① 貯蔵穀温が20℃以上のときは、籾の品質劣化が早くなることから、出来るだけ早期に20℃以下になるようにして下さい。また、ローテーションの時には、サンプルの採取を行い異臭等、品質の確認を行って下さい。

② 外気温との温度差が大きいと結露が発生しますので、ローテーションを行って、穀温を外気温に近づけて下さい。

③ 穀温の上昇は品質事故の兆候が出ておりますので、ローテーションは秋から冬、冬から春、春から初夏の外気温変化に合わせて行って下さい。
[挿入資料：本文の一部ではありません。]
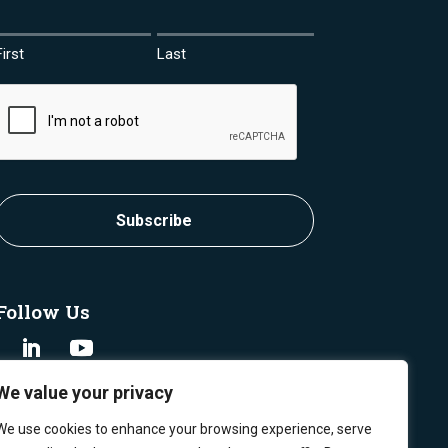
First
Last
CAPTCHA
Follow Us
We value your privacy
We use cookies to enhance your browsing experience, serve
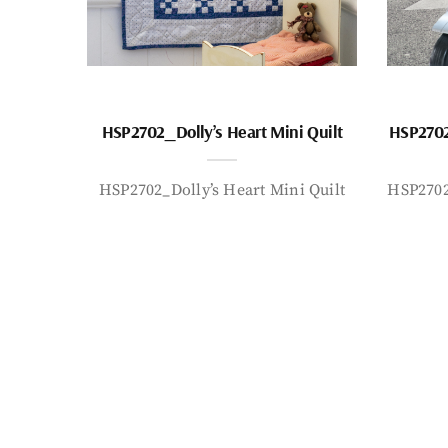
HSP2702_Dolly’s Heart Mini Quilt
HSP2702
HSP2702_Dolly’s Heart Mini Quilt
HSP2702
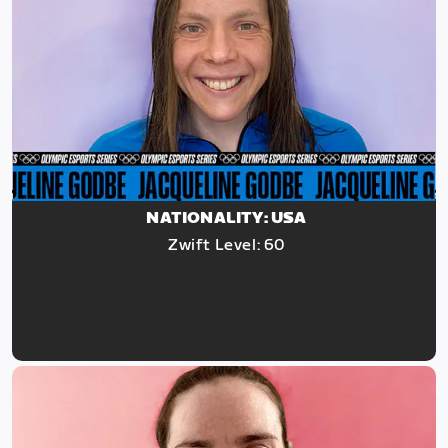
NATIONALITY: USA
Zwift Level: 60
※ ローテーションを行う場合は、必ず、別サイロに全量を移し替える。
(芯抜き防止)

図 サイロ排出時の芯抜け現象

2. 精選の実施について

 未精選籾は未熟粒が多く、微生物が繁殖しやすいため貯蔵性が劣りますので、仕上げ乾燥が終わった籾は、精選を行い健全籾の状態で貯蔵して下さい。
 同時に計量・サンプル抽出工程を精選作業と併せて行い、貯蔵籾の重量・品質を把握するようにお願いします。

3. 良品質米の出荷について

 水稲は出穂から20日ほどの間に高温や日照不足、水不足、栄養不足に遭うと、玄米の背部に白い筋が入る背白粒や基部が白く濁る基白粒(基部未熟粒)、米粒の内部が円状に白濁する乳白粒などが発生しやすくなります。その主な理由は、高温による障害で、でんぷんを十分に蓄積できず、隙間ができるためです。今年度、農業技術振興センターの水稲作況調査によりますと、「みずかがみ」の出穂期は7月23日(平年より1日遅い)、「コシヒカリ」が7月27日(平年と同日)でした。最高気温が7月下旬は「かなり高い」、8月上中旬も「高い」という「過去にない高温の連続」かつ最低温度(夜温)も高い状況で、現在実施しているCE巡回でも白未熟粒の発生が目立つとの声を聞いています。
 このことから各施設において丁寧な精選や適切な網目の使用により、未熟粒及び被害粒の混入を減らし、良品質米に仕上げるようご努力をお願いします。
 なお、色彩選別機が設置されている施設では、被害粒及び未熟粒等の除去に最大限の活用をお願いします。